Please restate the entries below word for word, leaving out any pictures.

################

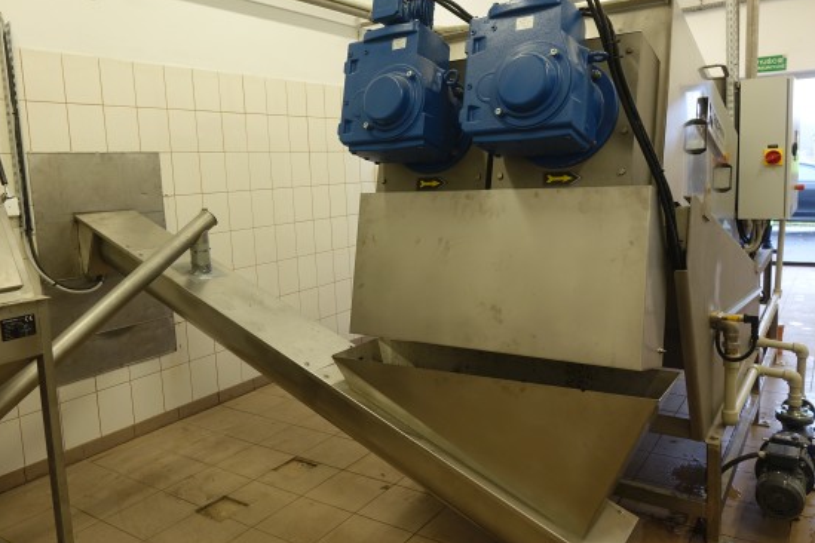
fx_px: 634
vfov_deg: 46.4
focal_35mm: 28
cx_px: 379
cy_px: 256
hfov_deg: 65.4
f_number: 2.8
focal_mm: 8.8
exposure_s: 1/30
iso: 200
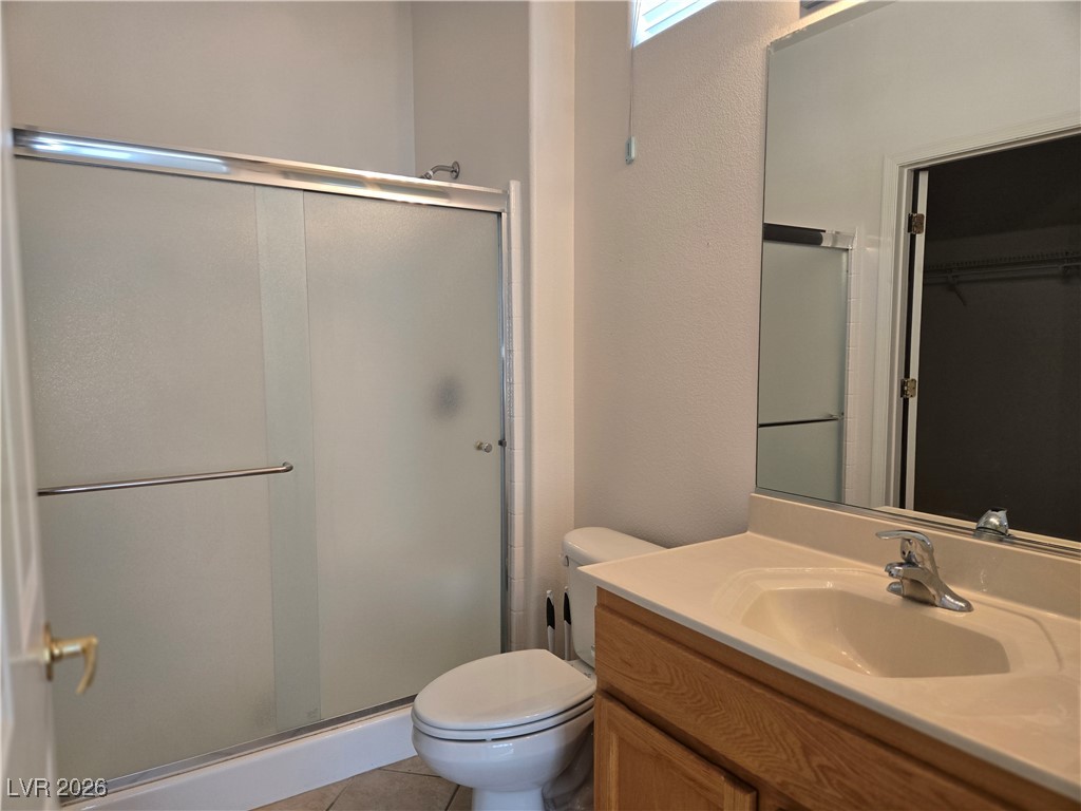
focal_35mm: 23
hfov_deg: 73.9
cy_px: 406
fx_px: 718
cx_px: 540
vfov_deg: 58.9
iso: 160
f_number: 1.8
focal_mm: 5.4
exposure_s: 1/120
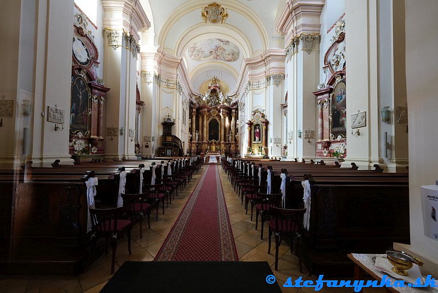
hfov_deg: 104.2
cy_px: 146
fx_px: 170
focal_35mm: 14
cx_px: 219
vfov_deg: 81.3
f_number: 9
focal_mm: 14
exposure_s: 1/6
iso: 400
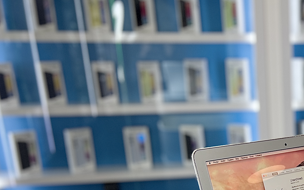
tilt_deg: -21.1
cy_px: 236
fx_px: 522
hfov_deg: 29.4
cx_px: 333
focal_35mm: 63
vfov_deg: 19.3
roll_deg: +0.2
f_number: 1.5
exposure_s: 1/111
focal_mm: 5.7
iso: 32
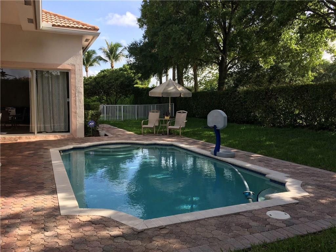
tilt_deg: -3.5
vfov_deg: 48.2
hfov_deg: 61.7
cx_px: 168
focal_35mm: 29
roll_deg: -0.4
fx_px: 281
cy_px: 126
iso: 25
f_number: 2.2
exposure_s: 1/534
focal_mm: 4.15
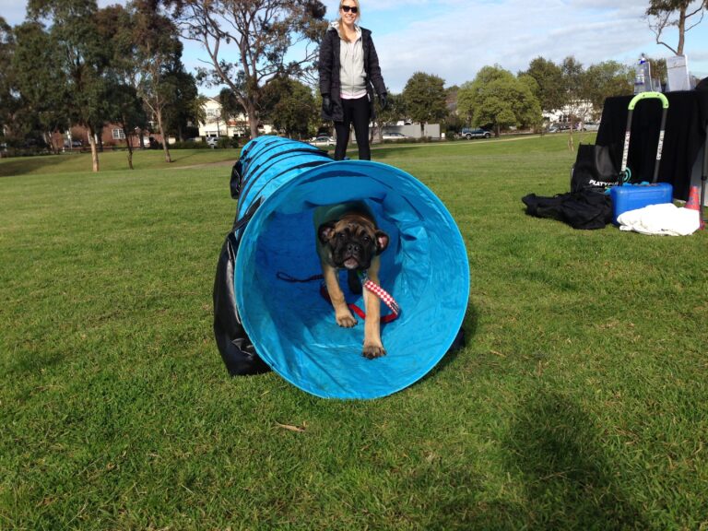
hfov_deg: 55.4
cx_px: 354
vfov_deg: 42.9
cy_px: 266
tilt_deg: -14.1
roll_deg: +3.0
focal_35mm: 33
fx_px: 675
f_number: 2.4
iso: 50
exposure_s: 1/1232
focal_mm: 4.12
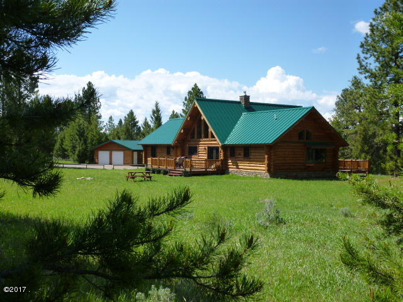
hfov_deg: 45.8
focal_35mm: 41
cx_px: 202
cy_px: 151
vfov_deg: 35.1
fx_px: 477
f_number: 3.8
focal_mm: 7.4
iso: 160
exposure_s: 1/640
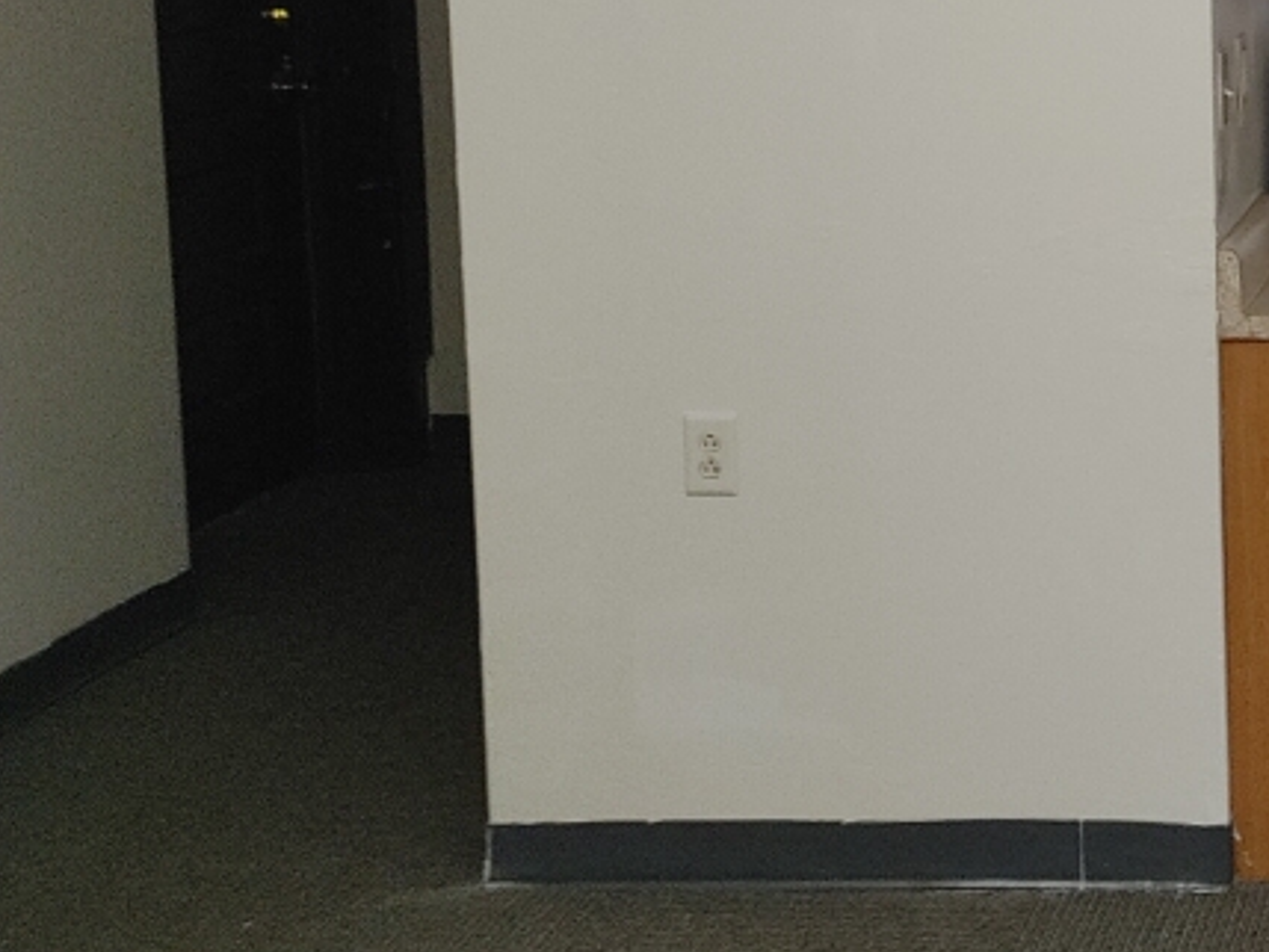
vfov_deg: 20.4
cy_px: 25
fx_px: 2567
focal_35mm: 70
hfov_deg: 25.0
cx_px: 1535
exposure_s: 1/40
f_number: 1.8
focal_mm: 5.58
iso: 700
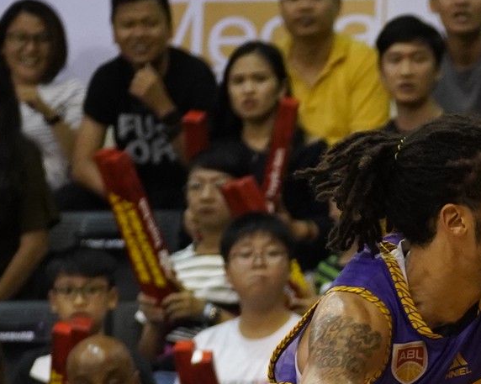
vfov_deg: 3.2
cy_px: 474
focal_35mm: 486
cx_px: 788
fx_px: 6915
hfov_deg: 4.0
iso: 3200
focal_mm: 99
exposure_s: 1/500
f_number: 2.8
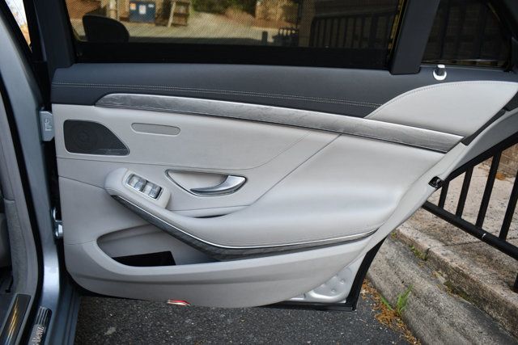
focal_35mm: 30
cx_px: 259
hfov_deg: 61.9
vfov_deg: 43.6
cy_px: 172
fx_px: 432
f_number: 4.5
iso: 400
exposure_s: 1/250
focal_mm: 20
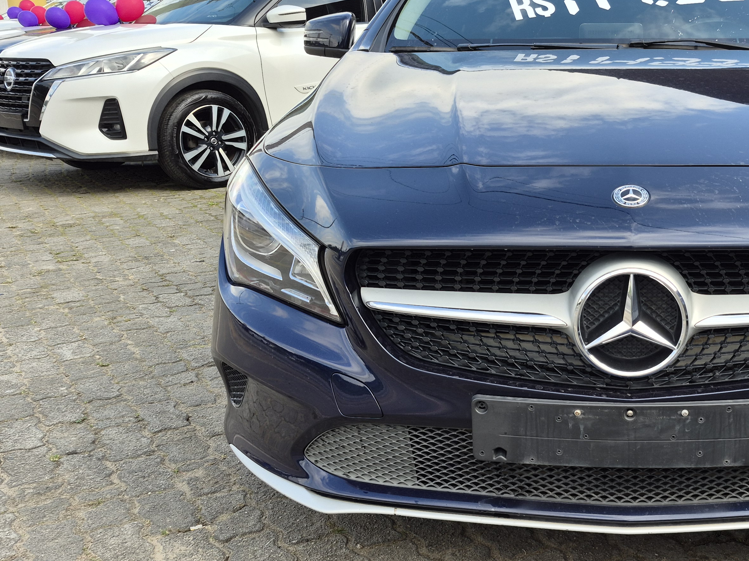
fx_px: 844
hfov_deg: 45.9
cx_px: 574
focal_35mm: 39
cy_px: 280
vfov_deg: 36.8
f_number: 1.8
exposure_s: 1/534
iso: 25
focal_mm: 5.4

################

EXERCISE OUTPUT:
fx_px: 634
vfov_deg: 46.4
focal_35mm: 28
cx_px: 379
cy_px: 256
hfov_deg: 65.4
f_number: 2.8
focal_mm: 8.8
exposure_s: 1/30
iso: 200
focal_35mm: 23
hfov_deg: 73.9
cy_px: 406
fx_px: 718
cx_px: 540
vfov_deg: 58.9
iso: 160
f_number: 1.8
focal_mm: 5.4
exposure_s: 1/120
hfov_deg: 104.2
cy_px: 146
fx_px: 170
focal_35mm: 14
cx_px: 219
vfov_deg: 81.3
f_number: 9
focal_mm: 14
exposure_s: 1/6
iso: 400
tilt_deg: -21.1
cy_px: 236
fx_px: 522
hfov_deg: 29.4
cx_px: 333
focal_35mm: 63
vfov_deg: 19.3
roll_deg: +0.2
f_number: 1.5
exposure_s: 1/111
focal_mm: 5.7
iso: 32
tilt_deg: -3.5
vfov_deg: 48.2
hfov_deg: 61.7
cx_px: 168
focal_35mm: 29
roll_deg: -0.4
fx_px: 281
cy_px: 126
iso: 25
f_number: 2.2
exposure_s: 1/534
focal_mm: 4.15
hfov_deg: 55.4
cx_px: 354
vfov_deg: 42.9
cy_px: 266
tilt_deg: -14.1
roll_deg: +3.0
focal_35mm: 33
fx_px: 675
f_number: 2.4
iso: 50
exposure_s: 1/1232
focal_mm: 4.12
hfov_deg: 45.8
focal_35mm: 41
cx_px: 202
cy_px: 151
vfov_deg: 35.1
fx_px: 477
f_number: 3.8
focal_mm: 7.4
iso: 160
exposure_s: 1/640
vfov_deg: 20.4
cy_px: 25
fx_px: 2567
focal_35mm: 70
hfov_deg: 25.0
cx_px: 1535
exposure_s: 1/40
f_number: 1.8
focal_mm: 5.58
iso: 700
vfov_deg: 3.2
cy_px: 474
focal_35mm: 486
cx_px: 788
fx_px: 6915
hfov_deg: 4.0
iso: 3200
focal_mm: 99
exposure_s: 1/500
f_number: 2.8
focal_35mm: 30
cx_px: 259
hfov_deg: 61.9
vfov_deg: 43.6
cy_px: 172
fx_px: 432
f_number: 4.5
iso: 400
exposure_s: 1/250
focal_mm: 20
fx_px: 844
hfov_deg: 45.9
cx_px: 574
focal_35mm: 39
cy_px: 280
vfov_deg: 36.8
f_number: 1.8
exposure_s: 1/534
iso: 25
focal_mm: 5.4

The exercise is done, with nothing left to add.